_Data in this exercise:_
--
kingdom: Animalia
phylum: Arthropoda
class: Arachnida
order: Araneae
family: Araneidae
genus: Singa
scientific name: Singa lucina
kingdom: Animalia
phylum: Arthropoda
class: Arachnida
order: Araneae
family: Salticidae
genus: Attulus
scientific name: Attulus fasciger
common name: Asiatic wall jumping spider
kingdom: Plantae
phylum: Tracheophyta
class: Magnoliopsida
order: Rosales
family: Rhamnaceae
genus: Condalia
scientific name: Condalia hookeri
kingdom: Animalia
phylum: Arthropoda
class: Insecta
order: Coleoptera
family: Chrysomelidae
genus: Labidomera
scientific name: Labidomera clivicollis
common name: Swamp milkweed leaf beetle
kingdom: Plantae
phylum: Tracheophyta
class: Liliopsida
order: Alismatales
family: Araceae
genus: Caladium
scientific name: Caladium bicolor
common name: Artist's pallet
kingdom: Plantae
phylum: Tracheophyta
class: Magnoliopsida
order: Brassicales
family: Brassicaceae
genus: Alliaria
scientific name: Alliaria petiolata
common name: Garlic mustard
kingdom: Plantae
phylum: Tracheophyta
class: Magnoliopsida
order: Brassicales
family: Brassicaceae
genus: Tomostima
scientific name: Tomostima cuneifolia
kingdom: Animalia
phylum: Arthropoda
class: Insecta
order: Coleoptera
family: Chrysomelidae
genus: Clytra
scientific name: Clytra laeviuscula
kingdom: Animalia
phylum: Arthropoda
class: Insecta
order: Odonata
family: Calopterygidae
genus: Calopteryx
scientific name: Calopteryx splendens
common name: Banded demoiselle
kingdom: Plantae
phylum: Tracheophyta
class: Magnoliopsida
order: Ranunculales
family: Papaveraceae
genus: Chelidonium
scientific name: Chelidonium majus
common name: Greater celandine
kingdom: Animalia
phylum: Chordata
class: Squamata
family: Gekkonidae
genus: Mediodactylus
--
_Problem to solve:_ Reproduce word for word the lines from the beginning of the records above through the line containing "scientific name: Attulus fasciger", including that line.

_Output of the exercise:_
kingdom: Animalia
phylum: Arthropoda
class: Arachnida
order: Araneae
family: Araneidae
genus: Singa
scientific name: Singa lucina
kingdom: Animalia
phylum: Arthropoda
class: Arachnida
order: Araneae
family: Salticidae
genus: Attulus
scientific name: Attulus fasciger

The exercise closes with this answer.